Males arrive first in the spring to establish territories, and females come along about a week later. You’ll know the males from the ruby red gorgets (throat patches) they flash to attract females. This red is not a pigment, but is structural color created by the microscopic arrangement of the feathers reflecting the red wavelength of light back to the viewer. We consider the iridescent feathers of both male and female birds to be beautiful, and birds may think so too. This fascinating theme is explored by Yale ornithologist and Peabody Museum curator Richard O. Prum in his book The Evolution of Beauty (Doubleday, 2017). For an extraordinary look at hummingbirds, I highly recommend noted cinematographer Anne Johnson Prum’s Nature episode “Hummingbirds: Magic in the Air” (Coneflower Productions/THIRTEEN/WNET.ORG, 2009).

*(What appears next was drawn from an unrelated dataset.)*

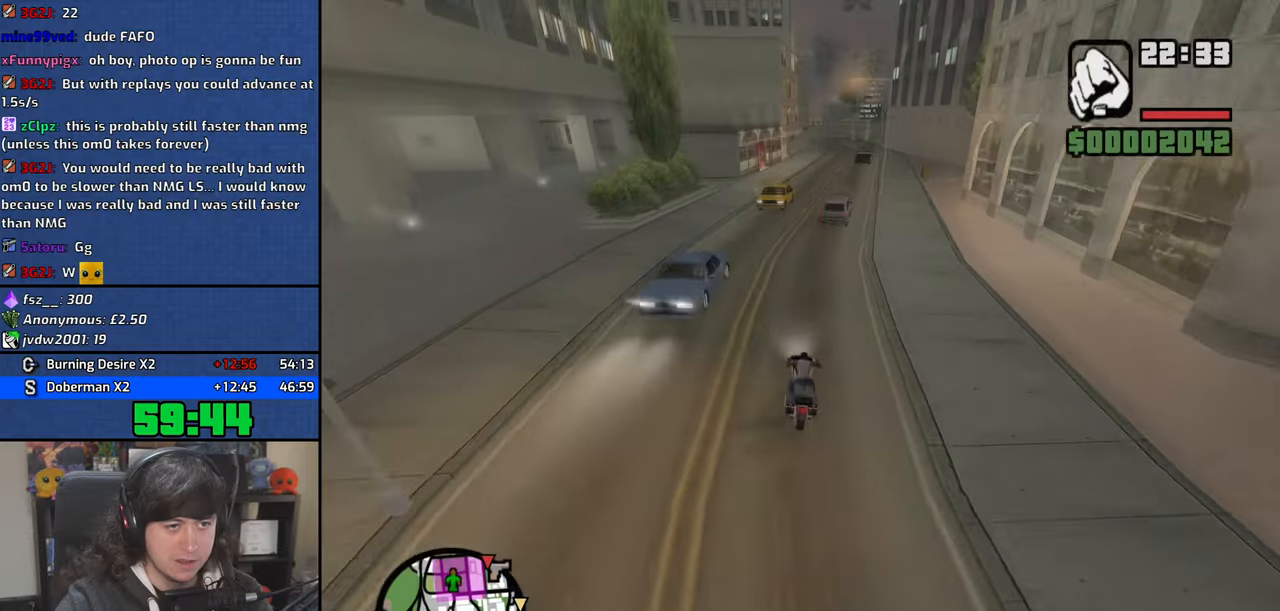
{"keys": ["2", "d", "w"], "mouse": [], "events": [[167, "2", "down"], [317, "2", "up"], [417, "2", "down"]]}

You can create a good feeding ground for hummers by being among the first in the spring to put up a nectar feeder or two. There are many styles to choose from. Get one that is easy to clean. Make your own nectar by adding one-part white sugar (no honey or corn syrup) to four-parts water and heat until dissolved. Let this cool before filling the feeders. Don’t add red dye as it can be harmful. The red of the feeder will attract the birds. This sugar water can be stored in the fridge for up to two weeks. Place the feeder on a pole or hang it from a branch, but not too close to a window. Be sure to clean the feeder, including feeding ports, at least once a week in the cooler spring and fall, and twice a week in hot weather. A one to ten vinegar/water solution works well.
Along with feeders, it is even more important to provide hummingbirds with natural sources of nectar. A variety of red, orange, and blue tubular flowers blooming in your garden throughout the season will really bring them in. Right now, Red Columbine (Aquilegia canadensis) and native willow (Salix spp.) catkins provide nectar for hummingbirds. It also seems that hummers arrive when Red Buckeye (Aesculus pavia) is blooming. Don’t forget native vines, such as Trumpet Honeysuckle (Lonicera sempervirens) and Trumpet Vine (Campsis radicans).

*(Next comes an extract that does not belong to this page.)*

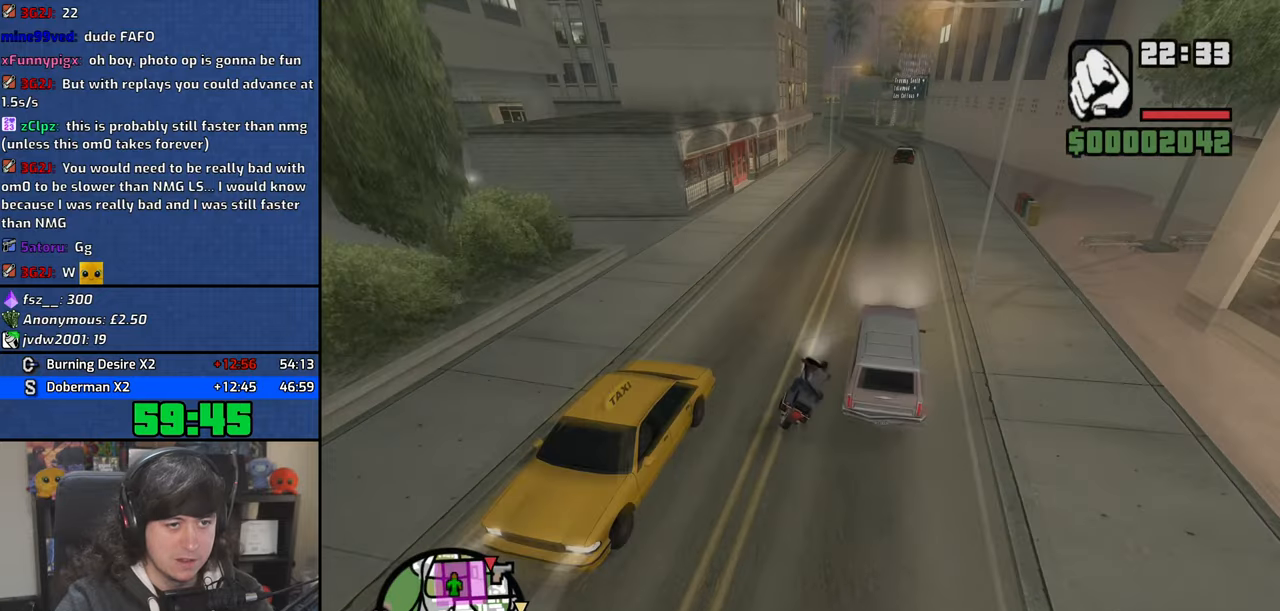
{"keys": ["w"], "mouse": [], "events": [[50, "2", "up"], [50, "d", "up"], [117, "a", "down"], [134, "2", "down"], [234, "a", "up"], [267, "2", "up"], [334, "2", "down"], [467, "2", "up"]]}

Trumpet Vine, even though native, can really spread, so I prune the branches of mine back to two or three nodes or buds every winter (also making sure it does not go to seed) and it hasn’t caused me any problems.
Other nectar plants visited by hummingbirds throughout late spring and summer include Pinkster Flower (Rhododendron periclymenoides) in May, Foxglove Beardtongue (Penstemon digitalis) and Bee Balm (Monarda didyma) in June and July, and Cardinal Flower (Lobelia cardinalis) and Blue Lobelia (Lobelia siphilitica) in mid- to late summer.

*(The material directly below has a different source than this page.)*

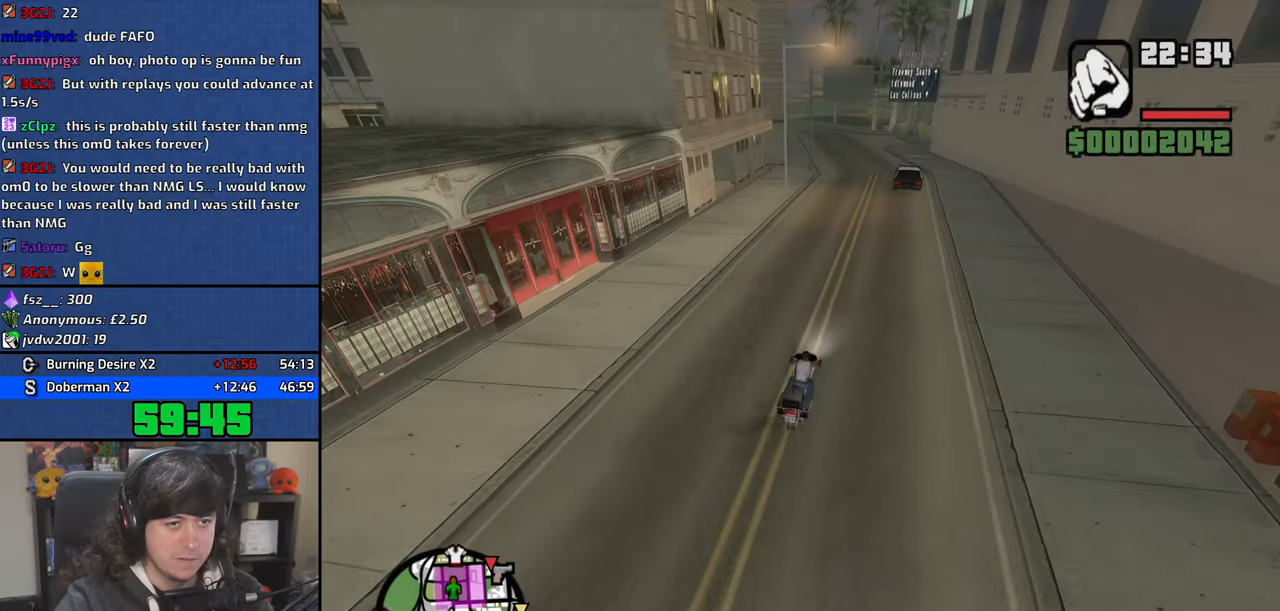
{"keys": ["2", "a", "w"], "mouse": [], "events": [[50, "2", "down"], [50, "a", "down"], [167, "2", "up"], [217, "2", "down"], [284, "a", "up"], [350, "2", "up"], [367, "a", "down"], [434, "2", "down"]]}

One of the most important nectar plants for hummers during the fall migration is Jewelweed or Touch-Me-Not (Impatiens capensis). I have this plant throughout the borders of our yard and keep quite a few growing for hummers. Plants in unwanted places are easy to pull.
It’s been said that hummingbirds feed on nectar plants just for the carbohydrates they need to fuel their carnivory. Like us, hummers need protein and they get it by eating spiders and insects. It’s what they feed their young. So, this week celebrate the 50th anniversary of Earth Day by planting an oak tree that will attract up to 500 insect species, or a native shrub or vine that provides nectar for hummers. Find many more ideas and activities on the Yale Peabody Museum’s website Peabody at Home . Happy Earth Day!